= Jacme Grils =

Italian composer

Jacme or Iacme Gril(s) (Giacomo Grillo; fl. 1244-1262) was a Genoese troubadour of the mid-thirteenth century. He wrote two tensos which survive, one with Lanfranc Cigala and another (fragmentary) one with Simon Doria.

There are several "Giacomo Grillos" mentioned in thirteenth-century documents from Genoa and it is difficult to definitively identify the troubadour with one. Chronologically, the Giacomo mentioned in an act of 15 August 1281 was probably not the troubadour. There were a Giacomo Grillo di Andrea and another di Alberto, but these are also unlikely candidates. The most likely is a judge who appeared in an act of 4 June 1257 concerning a division of property of the margraves of Ponzone. He was definitely a contemporary of Lanfranc. This is probably the same Giacomo as was responsible for providing lodging for Pope Innocent IV at Stella in 1244 and appears in an act of 7 March 1247 in the Liber Jurium Januae. He was also elected one of the fifteen reggitori della città (rectors of the city) in 1262 after the overthrow of Guglielmo Boccanegra. Luca Grimaldi, another troubadour, was one of the others.

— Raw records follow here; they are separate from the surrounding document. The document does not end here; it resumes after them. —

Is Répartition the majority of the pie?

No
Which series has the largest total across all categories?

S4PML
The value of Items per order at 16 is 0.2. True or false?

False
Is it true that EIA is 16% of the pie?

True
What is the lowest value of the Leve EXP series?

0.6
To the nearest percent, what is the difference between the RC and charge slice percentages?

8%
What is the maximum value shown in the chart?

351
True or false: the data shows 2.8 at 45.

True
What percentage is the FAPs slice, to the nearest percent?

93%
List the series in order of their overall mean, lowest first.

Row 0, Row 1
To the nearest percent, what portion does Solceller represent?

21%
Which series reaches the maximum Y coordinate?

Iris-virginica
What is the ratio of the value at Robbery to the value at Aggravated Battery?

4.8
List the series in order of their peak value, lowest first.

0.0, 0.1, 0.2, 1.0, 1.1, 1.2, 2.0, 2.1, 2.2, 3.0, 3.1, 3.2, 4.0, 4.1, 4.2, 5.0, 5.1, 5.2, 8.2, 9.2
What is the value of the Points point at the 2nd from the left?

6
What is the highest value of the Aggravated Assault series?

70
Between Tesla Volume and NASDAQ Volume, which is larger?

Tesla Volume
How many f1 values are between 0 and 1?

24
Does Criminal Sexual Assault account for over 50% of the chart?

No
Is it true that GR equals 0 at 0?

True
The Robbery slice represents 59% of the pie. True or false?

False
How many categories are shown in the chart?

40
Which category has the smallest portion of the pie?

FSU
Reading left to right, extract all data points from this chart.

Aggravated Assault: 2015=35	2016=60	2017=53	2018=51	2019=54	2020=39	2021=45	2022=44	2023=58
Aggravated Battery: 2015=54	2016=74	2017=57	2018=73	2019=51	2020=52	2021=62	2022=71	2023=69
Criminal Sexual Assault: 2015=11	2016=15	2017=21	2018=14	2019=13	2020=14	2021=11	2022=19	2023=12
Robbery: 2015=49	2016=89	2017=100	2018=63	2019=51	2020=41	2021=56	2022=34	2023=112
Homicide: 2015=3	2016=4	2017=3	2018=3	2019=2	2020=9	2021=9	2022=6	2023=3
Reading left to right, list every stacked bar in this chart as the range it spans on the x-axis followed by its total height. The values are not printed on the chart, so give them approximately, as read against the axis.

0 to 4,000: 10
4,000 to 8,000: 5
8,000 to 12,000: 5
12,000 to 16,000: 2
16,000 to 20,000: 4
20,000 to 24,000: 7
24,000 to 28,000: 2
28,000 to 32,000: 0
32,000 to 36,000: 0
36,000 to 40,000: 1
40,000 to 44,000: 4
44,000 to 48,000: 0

Though little is known of him and his surviving poetry is limited, Jacme was an esteemed poet to his contemporaries in Genoa. In a tenso with Simon Doria, Lanfranc alluded to Jacme's judicial profession:
| A'n Iacme Gril, en cui es conoissenza, Amics Symon, trametam la tenzon, Q'en cobleian en don drecha sentenza. | To Sir Jacme Grils, in whom is knowledge, friend Simon, send this tenso, so that he can impose a just sentence on the verses. |
In a subsequent poem, Lanfranc connected Jacme with a Na Flors-de-lis (or Fiordiligi), a senhal for an unnamed Genoese woman, whom he submits to the Jacme's judgement. Segne'n Iacme Grils, e.us deman, Jacme's tenso with Simon Doria, is modeled on one between Sordello and Peire Guilhem de Tolosa and it is written in an effort to mock the former. Jacme's tenso with Lanfranc begins Per o car vos fegnetz de sotilment entendre.